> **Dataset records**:
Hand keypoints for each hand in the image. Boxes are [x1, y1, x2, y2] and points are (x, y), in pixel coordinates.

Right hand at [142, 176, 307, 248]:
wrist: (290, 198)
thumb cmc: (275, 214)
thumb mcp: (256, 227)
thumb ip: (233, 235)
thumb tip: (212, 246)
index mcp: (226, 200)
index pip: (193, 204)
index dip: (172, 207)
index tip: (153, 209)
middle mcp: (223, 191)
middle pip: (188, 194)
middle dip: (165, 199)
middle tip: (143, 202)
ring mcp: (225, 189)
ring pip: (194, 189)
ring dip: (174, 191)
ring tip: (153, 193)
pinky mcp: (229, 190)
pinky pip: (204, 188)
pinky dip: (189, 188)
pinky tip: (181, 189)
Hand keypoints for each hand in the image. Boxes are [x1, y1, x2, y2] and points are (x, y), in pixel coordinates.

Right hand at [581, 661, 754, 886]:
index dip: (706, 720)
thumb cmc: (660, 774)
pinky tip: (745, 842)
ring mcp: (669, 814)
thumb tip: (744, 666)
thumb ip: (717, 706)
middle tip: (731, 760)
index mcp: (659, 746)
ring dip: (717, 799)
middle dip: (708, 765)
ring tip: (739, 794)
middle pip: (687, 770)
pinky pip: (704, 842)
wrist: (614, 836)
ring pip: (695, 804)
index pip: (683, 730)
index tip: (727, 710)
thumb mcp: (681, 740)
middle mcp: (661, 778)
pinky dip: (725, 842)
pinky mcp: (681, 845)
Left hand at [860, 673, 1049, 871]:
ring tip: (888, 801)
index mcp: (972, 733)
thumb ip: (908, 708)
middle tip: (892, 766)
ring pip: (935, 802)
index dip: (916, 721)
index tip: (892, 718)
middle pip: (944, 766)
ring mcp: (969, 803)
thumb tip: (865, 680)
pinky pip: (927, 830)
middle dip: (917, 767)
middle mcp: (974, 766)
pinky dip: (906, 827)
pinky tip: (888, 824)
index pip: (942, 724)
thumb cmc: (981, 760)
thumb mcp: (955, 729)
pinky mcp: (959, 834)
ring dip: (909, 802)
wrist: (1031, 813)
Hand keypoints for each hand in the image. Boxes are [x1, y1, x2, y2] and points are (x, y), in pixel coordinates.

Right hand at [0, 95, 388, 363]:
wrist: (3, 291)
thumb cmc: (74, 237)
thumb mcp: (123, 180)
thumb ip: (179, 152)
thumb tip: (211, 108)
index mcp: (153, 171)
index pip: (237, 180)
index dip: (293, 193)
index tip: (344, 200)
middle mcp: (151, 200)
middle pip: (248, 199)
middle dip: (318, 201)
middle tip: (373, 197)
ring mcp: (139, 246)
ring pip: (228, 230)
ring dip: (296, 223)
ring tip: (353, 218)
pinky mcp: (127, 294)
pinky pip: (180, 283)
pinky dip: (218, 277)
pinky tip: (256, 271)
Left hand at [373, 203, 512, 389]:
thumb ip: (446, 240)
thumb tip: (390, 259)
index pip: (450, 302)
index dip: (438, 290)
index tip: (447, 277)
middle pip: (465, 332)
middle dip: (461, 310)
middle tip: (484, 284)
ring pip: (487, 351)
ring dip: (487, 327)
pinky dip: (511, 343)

> **Task prompt**: Once you reach the line that holds "thumb ip: (446, 240)", print it and every line after it through the end of the records, word for word.

> **Written response**:
thumb ip: (446, 240)
thumb tip: (390, 259)
index pip: (450, 302)
index dip: (438, 290)
index tip: (447, 277)
middle pip: (465, 332)
middle dip: (461, 310)
middle tip: (484, 284)
ring pip: (487, 351)
ring dip: (487, 327)
pinky dip: (511, 343)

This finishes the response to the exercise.